Trojan.Spy.Zbot-142:1:*:4973576f77363450726f6365737300002200250073002200000000002200250073002200200025007300000075736572656e762e646c6c00437265617465456e7669726f6e6d656e74426c6f636b000044657374726f79456e7669726f6e6d656e74426c6f636b003a640d0a64656c20222573220d0a6966206578697374202225732220676f746f206400006200610074000000406563686f206f66660d0a25730d0a64656c202f4620222573220d0a000000002f006300200022002500730022

Conclusion

This Pintool was able to get me all of the stages of the unpacker, however, since the sample used RunPE as the final stage I had to dump that manually. The memory dumps did allow me to quickly identify where to break and reach the right functions. Jurriaan Bremer has done some work on unpacking RunPE malware with Pin by hooking the system calls that are used during this process. Another useful addition to this tool would be dumping the call stack when the unpacked code is called. This would allow rapid identification of the unpacking functions at each stage.

Pin is a powerful tool for dynamic malware analysis. This Pintool acts as good proof of concept to justify further work in this area.

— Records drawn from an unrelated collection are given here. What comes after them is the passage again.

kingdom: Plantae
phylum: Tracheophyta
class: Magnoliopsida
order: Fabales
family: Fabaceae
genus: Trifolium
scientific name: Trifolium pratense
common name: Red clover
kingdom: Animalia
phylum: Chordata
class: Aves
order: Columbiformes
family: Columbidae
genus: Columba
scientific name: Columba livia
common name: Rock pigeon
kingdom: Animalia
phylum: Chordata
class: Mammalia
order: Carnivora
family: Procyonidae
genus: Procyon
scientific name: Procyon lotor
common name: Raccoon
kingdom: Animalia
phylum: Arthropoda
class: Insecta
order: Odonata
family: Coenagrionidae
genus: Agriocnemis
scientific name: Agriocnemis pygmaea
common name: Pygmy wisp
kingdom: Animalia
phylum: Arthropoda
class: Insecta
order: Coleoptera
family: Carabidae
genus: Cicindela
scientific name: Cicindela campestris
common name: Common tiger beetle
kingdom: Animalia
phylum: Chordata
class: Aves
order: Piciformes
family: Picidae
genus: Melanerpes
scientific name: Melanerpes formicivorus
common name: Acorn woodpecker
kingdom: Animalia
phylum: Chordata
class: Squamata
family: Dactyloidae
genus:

Setting up an unpacking environment with a powerful, generic unpacker will speed up analysis and classification of malware samples.

Add to Technorati Favorites Digg! This

3 comments:

Attila Suszter said...

Additional usage of this method is to get just-in-time compiled code from the process's address space.

Jurriaan Bremer said...

Good work Douglas! Happy to see such approaches giving actual results :)

Do you plan on making this tool even more generic later on? E.g., Linux support, sharing the code perhaps, etc? I'd be happy to hear if you do :-)

Douglas Goddard said...

+Jurriaan

It would be fun to implement on Linux, but I'm not sure there would be many uses besides CTF.

I'll keep you posted on any updates!